*** Begin section ***

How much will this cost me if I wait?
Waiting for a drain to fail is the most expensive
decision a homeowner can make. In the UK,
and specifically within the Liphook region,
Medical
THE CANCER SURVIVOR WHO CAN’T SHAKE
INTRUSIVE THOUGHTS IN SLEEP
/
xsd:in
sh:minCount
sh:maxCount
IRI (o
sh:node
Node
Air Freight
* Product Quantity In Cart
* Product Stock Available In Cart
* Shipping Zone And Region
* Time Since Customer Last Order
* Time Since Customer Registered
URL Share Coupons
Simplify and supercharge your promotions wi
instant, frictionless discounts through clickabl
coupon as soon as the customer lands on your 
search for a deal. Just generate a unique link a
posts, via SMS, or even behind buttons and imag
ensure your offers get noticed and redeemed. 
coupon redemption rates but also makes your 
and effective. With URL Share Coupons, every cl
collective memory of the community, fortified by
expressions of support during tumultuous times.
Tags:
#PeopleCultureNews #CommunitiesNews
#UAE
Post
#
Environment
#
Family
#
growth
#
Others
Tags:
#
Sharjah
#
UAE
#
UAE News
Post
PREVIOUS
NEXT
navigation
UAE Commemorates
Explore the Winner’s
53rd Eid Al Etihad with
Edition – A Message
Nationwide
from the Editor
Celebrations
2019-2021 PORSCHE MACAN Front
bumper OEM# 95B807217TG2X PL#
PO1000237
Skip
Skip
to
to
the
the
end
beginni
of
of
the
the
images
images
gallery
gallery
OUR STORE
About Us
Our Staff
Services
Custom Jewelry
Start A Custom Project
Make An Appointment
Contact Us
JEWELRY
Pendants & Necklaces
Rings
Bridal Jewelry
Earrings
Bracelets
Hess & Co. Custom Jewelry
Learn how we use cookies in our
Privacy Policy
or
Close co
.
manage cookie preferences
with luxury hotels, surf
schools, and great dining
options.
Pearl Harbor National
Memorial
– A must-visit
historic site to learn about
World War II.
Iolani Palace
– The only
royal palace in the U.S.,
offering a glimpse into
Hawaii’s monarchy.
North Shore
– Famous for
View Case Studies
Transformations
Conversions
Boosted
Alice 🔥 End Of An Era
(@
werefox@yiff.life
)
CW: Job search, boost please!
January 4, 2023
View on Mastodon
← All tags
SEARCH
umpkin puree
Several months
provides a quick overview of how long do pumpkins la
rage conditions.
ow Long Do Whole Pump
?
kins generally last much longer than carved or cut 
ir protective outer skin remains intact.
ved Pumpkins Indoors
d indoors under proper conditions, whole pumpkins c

*** End section ***

_Work instruction_
Of the entries above, repeat exactly the lines from the line with "search for a" through the line with "and effective. With", both of them included.

_Expected answer_
search for a deal. Just generate a unique link a
posts, via SMS, or even behind buttons and imag
ensure your offers get noticed and redeemed. 
coupon redemption rates but also makes your 
and effective. With URL Share Coupons, every cl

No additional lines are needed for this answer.